◆ Data section ◆
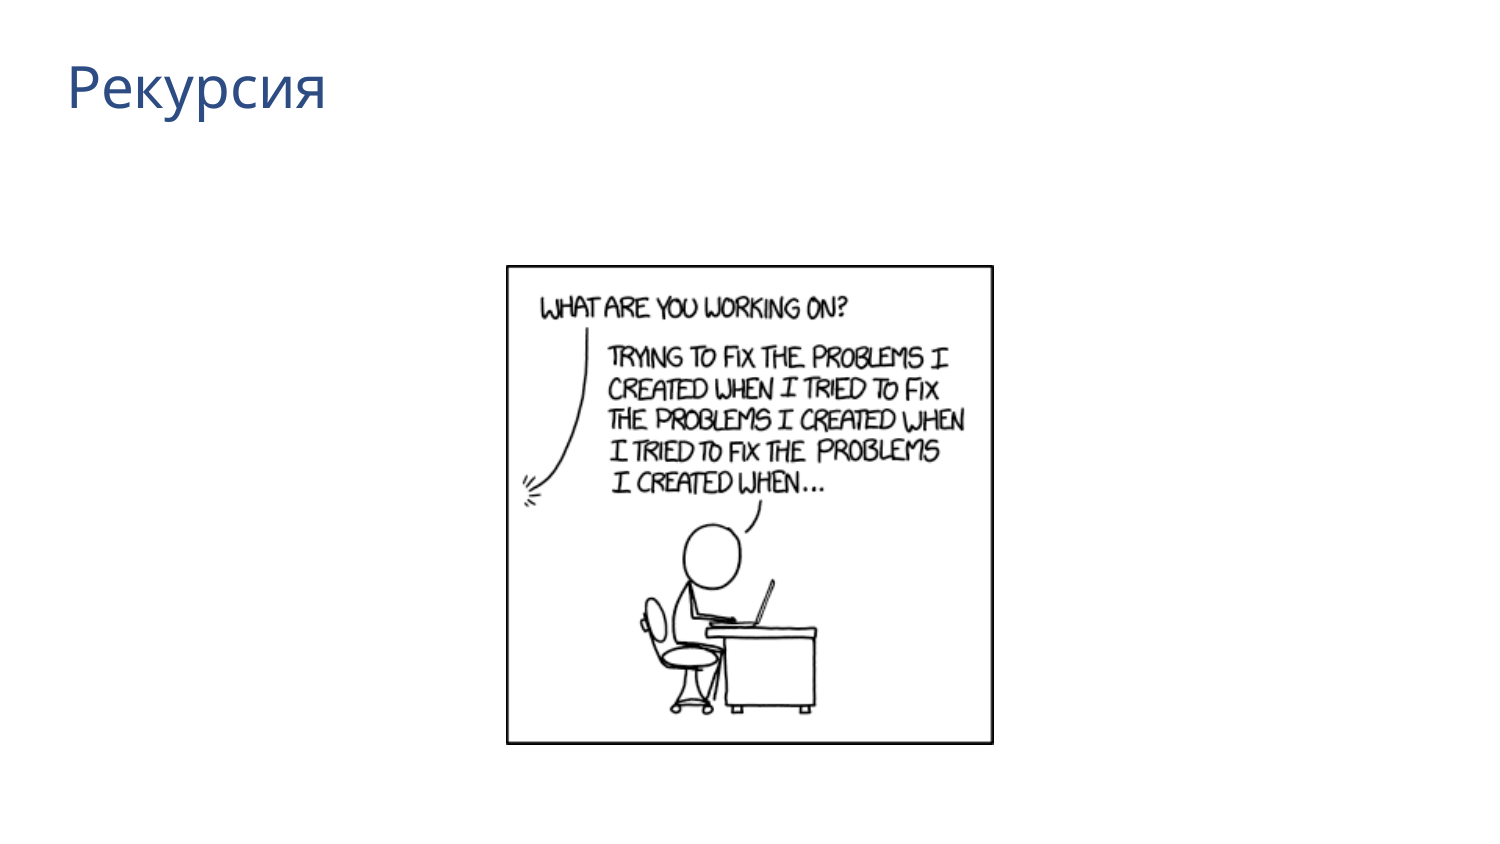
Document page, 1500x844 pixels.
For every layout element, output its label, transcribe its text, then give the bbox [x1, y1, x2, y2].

title Рекурсия [51, 35, 1449, 130]
picture [506, 265, 994, 745]
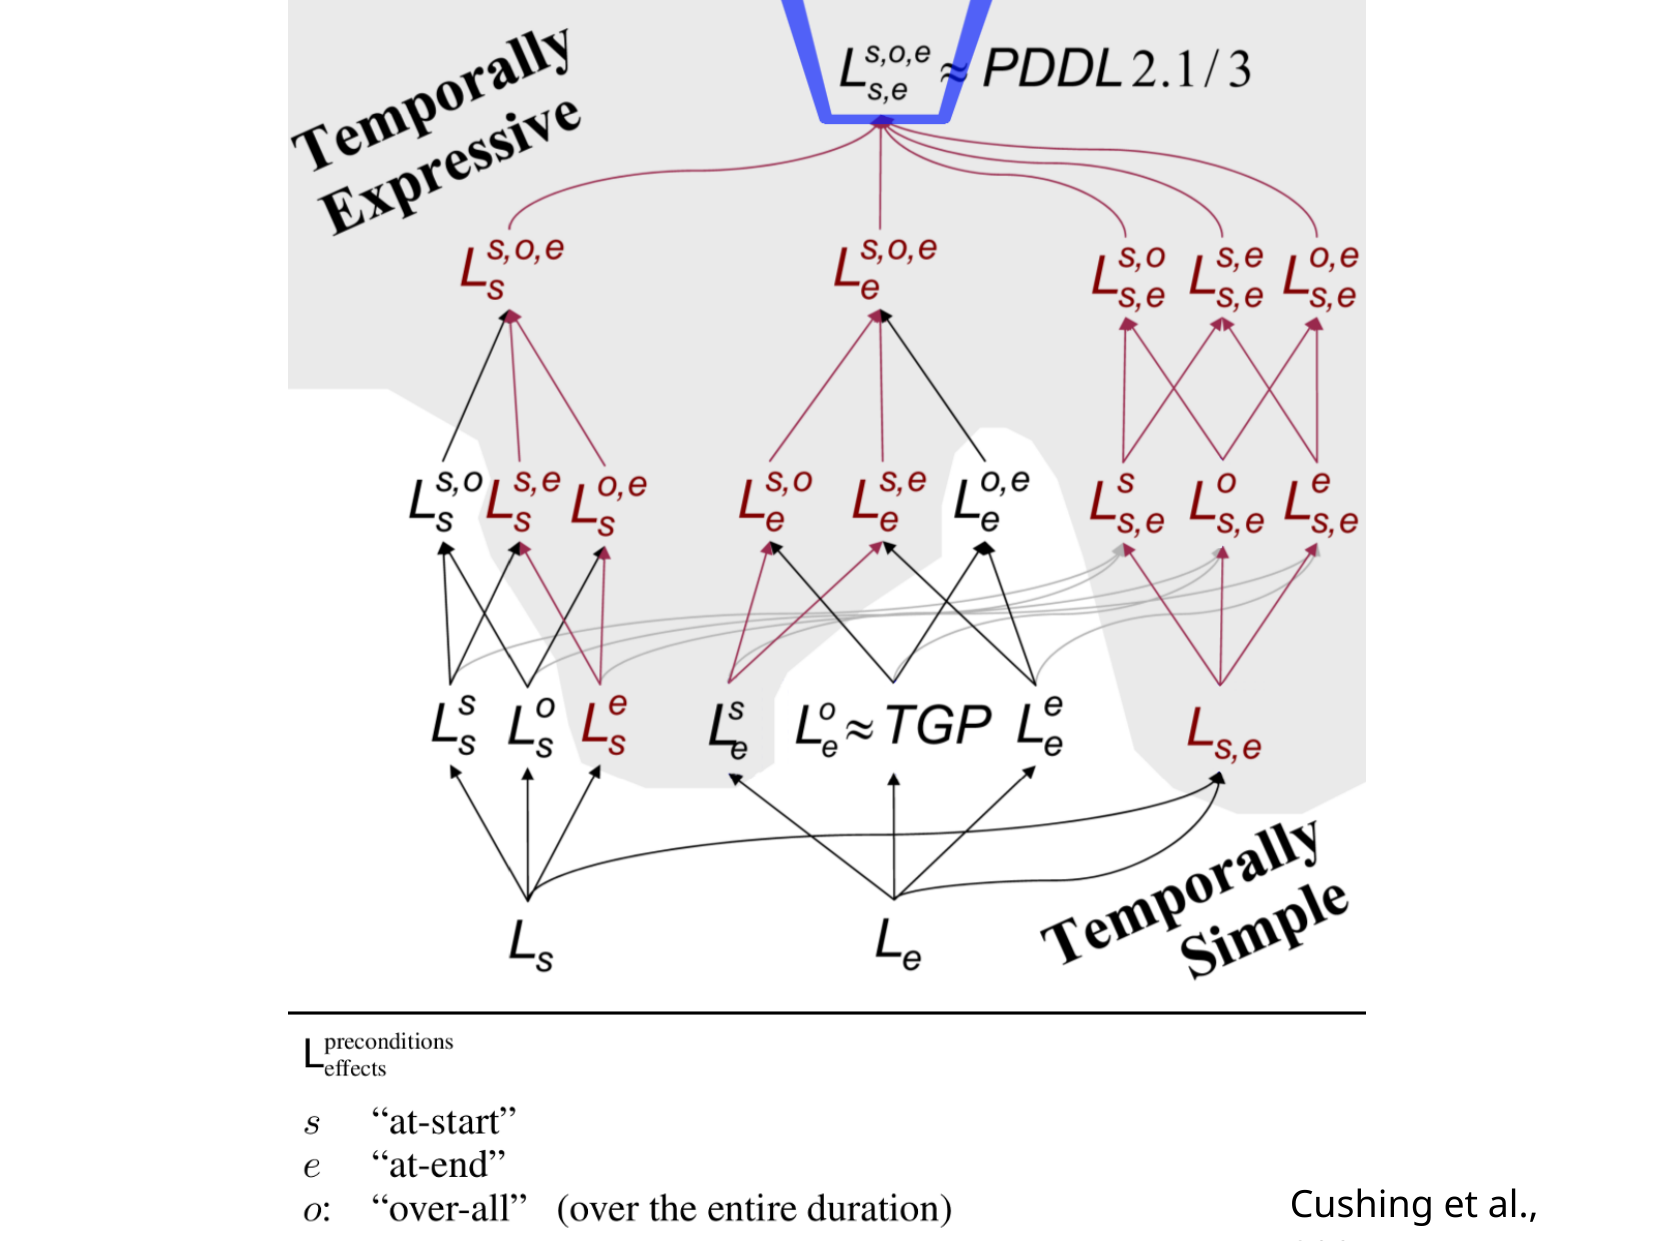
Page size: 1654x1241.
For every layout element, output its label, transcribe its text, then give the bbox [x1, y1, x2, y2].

text_box Cushing et al., 2007. [1275, 1170, 1648, 1229]
picture [288, 0, 1366, 1240]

◆ Goal of the exercise ◆
Copy out the lines above without any change, starting with the line that contains "Page size: 1654x1241." and going on through the final line.

◆ Result for this task ◆
Page size: 1654x1241.
For every layout element, output its label, transcribe its text, then give the bbox [x1, y1, x2, y2].

text_box Cushing et al., 2007. [1275, 1170, 1648, 1229]
picture [288, 0, 1366, 1240]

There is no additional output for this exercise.